Weil Rindfleisch gemeinhin teuer ist, handelt es sich hier um ein nicht ganz billiges Gericht. Dennoch sollte man es sich hin und wieder gönnen, weil es von besonderer Schmackhaftigkeit ist. Es gibt den Rostbraten in vielen Abarten, benannt nach berühmten Persönlichkeiten (Esterhazy – ein ungarischer Fürst -, Tegethoff – ein österreichischer Admiral -, Girardi – ein Wiener Volksschauspieler) nach Orten (Znaim) oder Zutaten (Vanille – meint eigentlich Knoblauch als Vanille des Kleinen Mannes, Sardellen usw.). Ich biete hier das Grundrezept. Man nimmt für den Rostbraten (der zwar in seiner Urform auf dem Rost, heute aber nur mehr in der Pfanne zubereitet wird) das in Österreich so genannte „Beiried“, ein Stück vom hinteren Rumpf.
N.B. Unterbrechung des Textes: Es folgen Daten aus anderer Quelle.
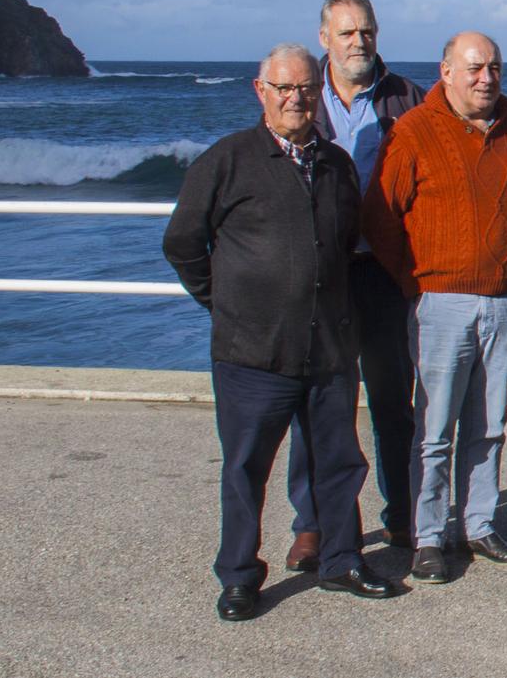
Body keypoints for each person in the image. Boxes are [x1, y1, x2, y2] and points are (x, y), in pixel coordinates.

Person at [163, 43, 402, 622]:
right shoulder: (227, 160)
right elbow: (182, 244)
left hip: (328, 351)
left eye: (305, 89)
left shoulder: (337, 164)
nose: (295, 98)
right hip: (253, 354)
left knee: (340, 463)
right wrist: (227, 306)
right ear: (261, 91)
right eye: (283, 88)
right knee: (247, 468)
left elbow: (344, 248)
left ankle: (342, 560)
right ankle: (240, 575)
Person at [363, 31, 507, 585]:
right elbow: (381, 218)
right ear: (445, 71)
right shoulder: (414, 130)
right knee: (435, 429)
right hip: (439, 301)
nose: (485, 78)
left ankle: (481, 524)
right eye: (473, 68)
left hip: (506, 300)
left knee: (489, 425)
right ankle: (429, 536)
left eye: (493, 67)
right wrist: (417, 284)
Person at [281, 0, 425, 573]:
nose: (358, 42)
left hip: (385, 273)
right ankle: (313, 522)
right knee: (318, 404)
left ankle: (401, 513)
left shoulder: (409, 98)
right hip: (319, 276)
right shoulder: (299, 94)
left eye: (366, 31)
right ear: (324, 38)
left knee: (394, 403)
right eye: (346, 33)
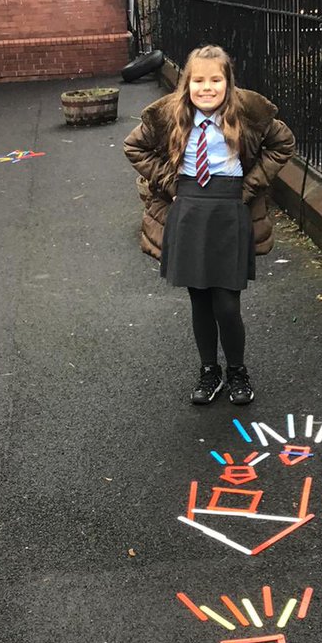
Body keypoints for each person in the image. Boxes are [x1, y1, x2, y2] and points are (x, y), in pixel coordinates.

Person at [124, 44, 295, 405]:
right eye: (198, 80)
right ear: (187, 83)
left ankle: (236, 370)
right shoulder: (171, 115)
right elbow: (135, 147)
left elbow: (283, 143)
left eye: (215, 80)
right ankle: (208, 371)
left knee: (227, 305)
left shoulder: (247, 113)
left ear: (228, 82)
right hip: (188, 212)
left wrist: (248, 188)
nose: (206, 88)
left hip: (230, 211)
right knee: (199, 301)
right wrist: (172, 184)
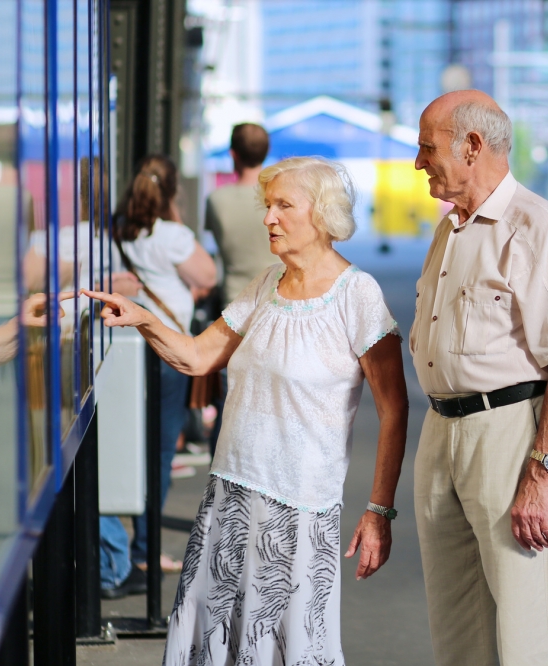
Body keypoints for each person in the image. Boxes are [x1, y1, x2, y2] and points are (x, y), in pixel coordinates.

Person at [84, 156, 408, 664]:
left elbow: (394, 409)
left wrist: (378, 511)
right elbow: (196, 357)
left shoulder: (357, 295)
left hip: (297, 509)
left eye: (283, 205)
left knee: (289, 647)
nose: (268, 218)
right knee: (217, 644)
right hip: (229, 497)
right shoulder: (265, 284)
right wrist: (143, 318)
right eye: (268, 205)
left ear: (321, 215)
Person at [410, 91, 548, 666]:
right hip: (441, 435)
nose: (419, 162)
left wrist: (542, 474)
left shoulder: (537, 227)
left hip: (508, 438)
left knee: (524, 631)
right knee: (457, 628)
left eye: (427, 147)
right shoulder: (451, 231)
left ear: (472, 146)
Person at [102, 154, 218, 592]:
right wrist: (175, 218)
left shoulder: (114, 228)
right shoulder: (172, 234)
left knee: (121, 443)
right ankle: (146, 549)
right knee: (159, 448)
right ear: (171, 194)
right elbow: (207, 274)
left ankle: (125, 545)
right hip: (167, 349)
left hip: (125, 348)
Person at [205, 122, 276, 308]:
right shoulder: (280, 198)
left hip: (234, 300)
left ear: (233, 154)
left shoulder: (216, 199)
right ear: (266, 152)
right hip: (278, 295)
Das Wort kommt von „Riad“, über dessen Herkunft es wiederum keine sicheren Auskünfte gibt, und meint zunächst eine Hälfte eines zerteilten Rindes, aus der man sich dann die jeweils benötigten Stücke herausschneiden kann. Kaufen Sie in Deutschland einfach Hüftsteaks und Sie werden sehen und vor allem schmecken, die Sache gelingt. In jedem Fall und beim Rostbraten im Besonderen muss man bei Rindfleisch, das angebraten wird, darauf achten, dass es nicht zu frisch, d.h. „gut abgehangen“ ist. Feinschmecker meinen, es müsste schon etwas „niachtln“ (=riechen).

  1. schneidet man Zwiebeln in halbe Ringe und brät sie sehr braun an, freilich ohne sie anbrennen zu lassen (für jedes Steak mindestens eine mittlere Zwiebel, es darf aber durchaus auch mehr sein – die Zwiebeln geben einen großen Teil der Farbe für die Soße und natürlich den Geschmack).
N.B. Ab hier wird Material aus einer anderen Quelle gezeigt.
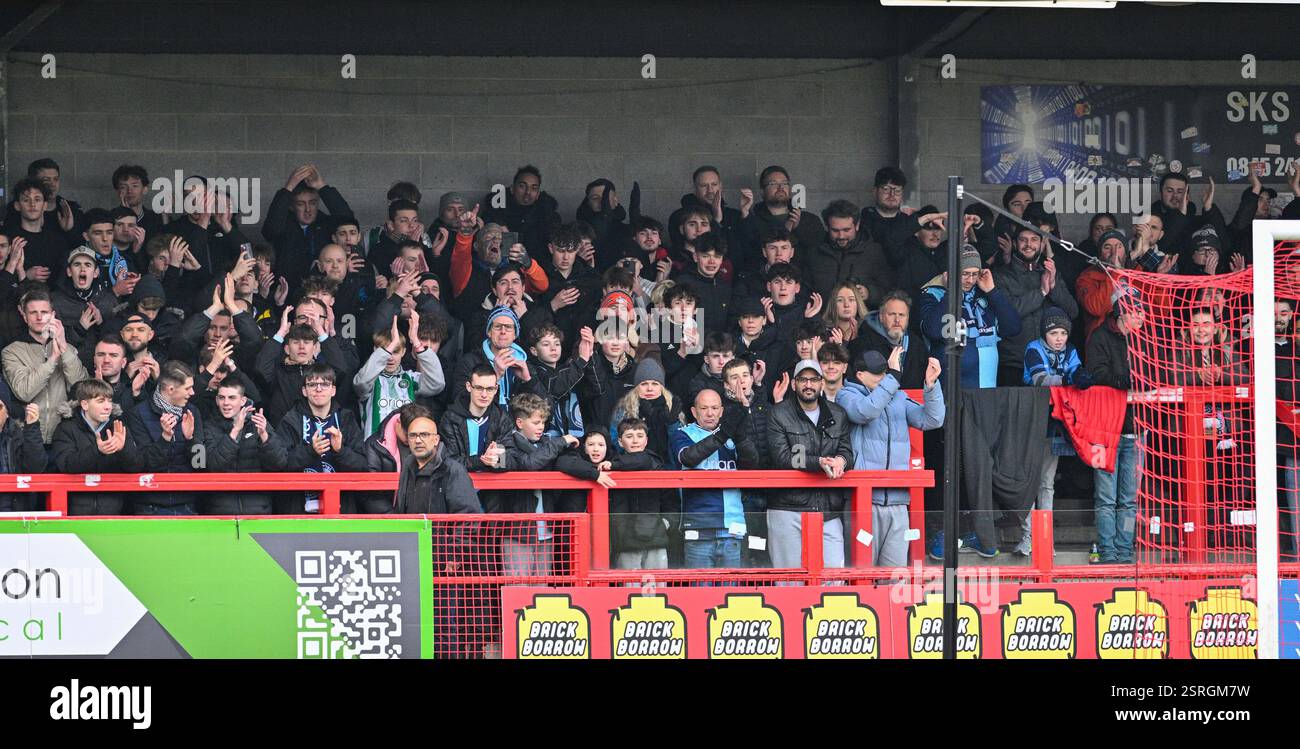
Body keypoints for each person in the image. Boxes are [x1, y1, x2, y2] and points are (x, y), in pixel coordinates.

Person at [836, 349, 944, 567]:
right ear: (859, 374)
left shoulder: (898, 397)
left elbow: (932, 420)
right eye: (877, 373)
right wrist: (893, 378)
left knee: (896, 576)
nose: (883, 377)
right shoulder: (847, 395)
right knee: (861, 571)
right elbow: (864, 412)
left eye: (885, 372)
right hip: (863, 502)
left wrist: (931, 387)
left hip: (898, 501)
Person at [765, 358, 855, 569]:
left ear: (822, 383)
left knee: (834, 578)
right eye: (803, 380)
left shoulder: (838, 413)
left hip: (828, 509)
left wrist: (842, 460)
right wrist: (819, 462)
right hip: (787, 507)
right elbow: (783, 458)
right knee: (789, 581)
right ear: (794, 384)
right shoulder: (779, 413)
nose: (808, 385)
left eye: (814, 379)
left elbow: (847, 452)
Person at [1019, 309, 1091, 557]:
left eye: (1063, 333)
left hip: (1055, 425)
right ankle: (1027, 538)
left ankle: (1044, 540)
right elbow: (1039, 379)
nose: (1059, 338)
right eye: (1053, 333)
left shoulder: (1070, 350)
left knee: (1046, 484)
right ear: (1044, 334)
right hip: (1029, 423)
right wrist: (1070, 379)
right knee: (1029, 483)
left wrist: (1080, 376)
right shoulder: (1033, 348)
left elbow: (1076, 371)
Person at [496, 393, 582, 576]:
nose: (541, 427)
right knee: (517, 588)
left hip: (547, 530)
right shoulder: (506, 444)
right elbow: (529, 464)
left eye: (543, 422)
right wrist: (561, 441)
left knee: (541, 590)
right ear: (519, 423)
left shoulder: (546, 443)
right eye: (536, 423)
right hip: (517, 533)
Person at [1086, 295, 1144, 565]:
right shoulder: (1099, 337)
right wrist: (1128, 382)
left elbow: (1159, 374)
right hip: (1104, 431)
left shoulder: (1146, 340)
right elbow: (1096, 374)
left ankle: (1125, 550)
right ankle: (1108, 552)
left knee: (1130, 500)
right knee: (1106, 498)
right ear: (1122, 314)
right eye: (1137, 313)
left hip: (1137, 429)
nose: (1141, 318)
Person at [672, 388, 759, 568]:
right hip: (698, 525)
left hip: (732, 526)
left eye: (714, 408)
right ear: (694, 412)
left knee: (732, 593)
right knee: (701, 592)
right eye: (704, 408)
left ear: (721, 411)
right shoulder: (683, 434)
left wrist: (740, 434)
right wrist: (724, 432)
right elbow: (688, 458)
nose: (710, 413)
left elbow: (751, 465)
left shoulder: (731, 434)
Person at [919, 245, 1022, 389]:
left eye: (975, 274)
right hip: (950, 392)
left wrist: (992, 292)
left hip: (986, 389)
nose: (970, 280)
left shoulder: (985, 294)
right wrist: (951, 293)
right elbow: (934, 331)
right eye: (965, 274)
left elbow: (1013, 328)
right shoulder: (933, 294)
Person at [991, 224, 1080, 386]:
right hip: (1013, 362)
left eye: (1034, 240)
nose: (1028, 244)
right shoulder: (1000, 275)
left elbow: (1072, 312)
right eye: (1023, 240)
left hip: (1051, 366)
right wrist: (1041, 292)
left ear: (1042, 244)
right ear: (1015, 244)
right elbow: (1008, 313)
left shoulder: (1051, 274)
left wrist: (1053, 287)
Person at [277, 364, 367, 513]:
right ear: (304, 391)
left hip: (341, 508)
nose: (319, 389)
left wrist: (340, 450)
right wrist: (310, 451)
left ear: (333, 390)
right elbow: (280, 464)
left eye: (325, 384)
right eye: (312, 385)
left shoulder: (346, 419)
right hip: (299, 509)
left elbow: (363, 465)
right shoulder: (291, 420)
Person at [3, 287, 89, 443]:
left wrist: (63, 347)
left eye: (44, 312)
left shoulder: (67, 348)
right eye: (33, 312)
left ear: (53, 315)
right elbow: (24, 392)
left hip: (63, 436)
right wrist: (52, 359)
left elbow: (81, 388)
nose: (39, 317)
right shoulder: (11, 351)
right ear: (25, 317)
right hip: (28, 436)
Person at [50, 378, 142, 515]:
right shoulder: (66, 428)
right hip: (75, 513)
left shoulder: (118, 427)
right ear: (85, 404)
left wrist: (124, 450)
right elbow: (66, 464)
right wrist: (97, 451)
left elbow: (136, 467)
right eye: (101, 401)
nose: (108, 406)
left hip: (114, 513)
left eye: (110, 401)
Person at [127, 360, 204, 515]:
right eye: (187, 388)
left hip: (186, 503)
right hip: (149, 504)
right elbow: (140, 464)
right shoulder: (138, 414)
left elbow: (200, 464)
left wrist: (191, 440)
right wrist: (165, 438)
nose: (192, 393)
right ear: (170, 389)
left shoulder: (192, 412)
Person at [261, 164, 354, 292]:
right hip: (287, 294)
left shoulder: (326, 223)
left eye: (313, 203)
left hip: (324, 293)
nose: (308, 210)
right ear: (291, 206)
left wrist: (321, 186)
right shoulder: (284, 225)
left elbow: (347, 219)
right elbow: (270, 230)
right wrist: (288, 188)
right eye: (301, 204)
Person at [201, 381, 288, 514]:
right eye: (221, 397)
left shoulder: (258, 423)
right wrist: (235, 431)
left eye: (232, 398)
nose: (226, 403)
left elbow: (280, 463)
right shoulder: (209, 426)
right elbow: (212, 465)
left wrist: (264, 436)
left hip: (258, 508)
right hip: (220, 509)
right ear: (216, 400)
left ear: (243, 400)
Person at [353, 312, 445, 437]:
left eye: (395, 351)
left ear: (404, 352)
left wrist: (417, 343)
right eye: (386, 352)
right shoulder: (371, 379)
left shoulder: (410, 378)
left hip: (406, 449)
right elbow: (360, 383)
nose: (390, 357)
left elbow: (437, 384)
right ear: (376, 352)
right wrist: (389, 348)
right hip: (375, 450)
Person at [806, 200, 893, 304]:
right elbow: (804, 289)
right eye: (835, 231)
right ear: (827, 227)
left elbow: (888, 290)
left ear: (857, 226)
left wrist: (869, 293)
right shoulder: (814, 253)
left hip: (860, 318)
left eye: (846, 230)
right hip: (821, 317)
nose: (841, 236)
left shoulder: (873, 252)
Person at [394, 416, 481, 514]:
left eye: (424, 435)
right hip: (410, 529)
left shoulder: (453, 470)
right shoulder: (408, 466)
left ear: (436, 439)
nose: (418, 440)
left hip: (441, 529)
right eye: (413, 435)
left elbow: (468, 518)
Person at [0, 400, 46, 512]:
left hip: (16, 507)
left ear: (7, 413)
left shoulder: (17, 435)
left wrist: (32, 427)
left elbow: (36, 468)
  2. klopft man die Steaks leicht, pfeffert sie (manche Leute legen eine Seite noch in Mehl) und brät sie (im gegebenen Fall mit der mehligen Seite zuerst im Fett)in nicht allzu viel Öl oder Fett in einer seperaten Pfanne schnell und ziemlich braun (natürlich ebenfalls nicht anbrennen lassen – zur Not ein paar Mal wenig Wasser zugießen und wieder verdampfen lassen).
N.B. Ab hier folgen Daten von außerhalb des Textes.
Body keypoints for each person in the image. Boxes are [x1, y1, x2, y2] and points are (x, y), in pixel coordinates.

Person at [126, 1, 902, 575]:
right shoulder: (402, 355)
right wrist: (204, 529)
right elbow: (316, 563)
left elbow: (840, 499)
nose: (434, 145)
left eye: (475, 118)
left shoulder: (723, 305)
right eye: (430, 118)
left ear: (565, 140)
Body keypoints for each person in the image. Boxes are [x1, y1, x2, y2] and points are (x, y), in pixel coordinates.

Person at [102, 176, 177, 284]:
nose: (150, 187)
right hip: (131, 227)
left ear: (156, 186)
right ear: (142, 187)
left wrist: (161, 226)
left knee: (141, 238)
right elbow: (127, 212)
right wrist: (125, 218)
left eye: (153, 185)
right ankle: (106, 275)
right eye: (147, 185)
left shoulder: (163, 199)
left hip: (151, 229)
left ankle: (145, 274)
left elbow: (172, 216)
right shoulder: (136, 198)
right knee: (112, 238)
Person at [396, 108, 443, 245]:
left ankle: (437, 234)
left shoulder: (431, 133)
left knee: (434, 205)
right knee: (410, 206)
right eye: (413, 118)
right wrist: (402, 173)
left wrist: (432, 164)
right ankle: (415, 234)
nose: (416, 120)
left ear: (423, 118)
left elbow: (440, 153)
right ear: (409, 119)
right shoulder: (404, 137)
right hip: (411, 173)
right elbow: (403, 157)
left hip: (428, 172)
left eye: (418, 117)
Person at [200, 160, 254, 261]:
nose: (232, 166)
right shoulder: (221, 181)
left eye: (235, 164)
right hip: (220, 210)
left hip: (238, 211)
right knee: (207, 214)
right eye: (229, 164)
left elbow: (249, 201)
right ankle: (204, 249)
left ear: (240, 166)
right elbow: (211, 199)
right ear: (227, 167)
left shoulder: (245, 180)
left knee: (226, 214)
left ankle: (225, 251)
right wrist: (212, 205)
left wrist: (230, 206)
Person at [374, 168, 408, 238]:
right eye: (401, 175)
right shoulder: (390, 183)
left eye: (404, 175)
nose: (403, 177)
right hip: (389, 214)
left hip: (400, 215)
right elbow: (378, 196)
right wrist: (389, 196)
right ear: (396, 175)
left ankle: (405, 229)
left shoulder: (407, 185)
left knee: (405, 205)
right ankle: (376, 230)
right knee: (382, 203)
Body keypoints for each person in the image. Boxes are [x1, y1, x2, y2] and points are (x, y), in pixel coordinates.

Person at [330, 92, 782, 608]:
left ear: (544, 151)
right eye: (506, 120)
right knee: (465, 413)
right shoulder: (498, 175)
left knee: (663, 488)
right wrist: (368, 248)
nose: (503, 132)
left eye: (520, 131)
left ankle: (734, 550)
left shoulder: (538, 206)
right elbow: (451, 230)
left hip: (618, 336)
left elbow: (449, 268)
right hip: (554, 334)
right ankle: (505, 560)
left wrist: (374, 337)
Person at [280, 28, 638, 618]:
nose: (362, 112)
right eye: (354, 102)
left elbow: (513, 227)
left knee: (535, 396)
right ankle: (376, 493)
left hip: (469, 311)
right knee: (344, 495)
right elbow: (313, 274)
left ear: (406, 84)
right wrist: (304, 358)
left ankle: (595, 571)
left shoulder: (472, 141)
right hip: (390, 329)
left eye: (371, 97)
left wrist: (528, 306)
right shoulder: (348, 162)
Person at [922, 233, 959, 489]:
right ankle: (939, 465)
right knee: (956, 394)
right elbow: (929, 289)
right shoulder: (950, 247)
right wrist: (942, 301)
  3. gibt man die Zwiebeln dazu und gießt alles mit heißem Wasser auf, so dass die Steaks nicht ganz bedeckt sind – erst jetzt salzt man die Steaks auch auf beiden Seiten.
  4. lässt man den Rostbraten eine gute bis eine und eine halbe Stunde auf kleiner Flamme schmoren, wobei man durch zeitweiliges Bewegen der Steaks und Rühren in der Soße dafür sorgt, dass nichts anbäckt bzw. Angebackenes rechtzeitig wieder gelöst wird.
  5. kann man am Schluss zur Verfeinerung etwas Ketchup in die Soße rühren, auf jeden Fall sollte man etwas scharfen und eine wenig mehr süßen Paprika hinzufügen.

Man reicht als Beilage Pellkartoffeln, die man für ca. 10 Minuten vor dem Servieren in die Pfanne mit dem Rostbraten gibt, oder Erdäpfelschmarren. Ein gut gepfefferter Gurkensalat (dünne Scheiben von geschälten Gurken mit der gleichen Marinade wie beim Erdäpfelsalat) kann den Genuss noch verfeinern. Diesmal gibt es als Getränk wirklich nichts Besseres als Bier – zum Schaden der Kinder, weil die halt wieder nur Wasser oder Cola bekommen, vom Schaum mal abgesehen, an dem sie sicher nippen dürfen.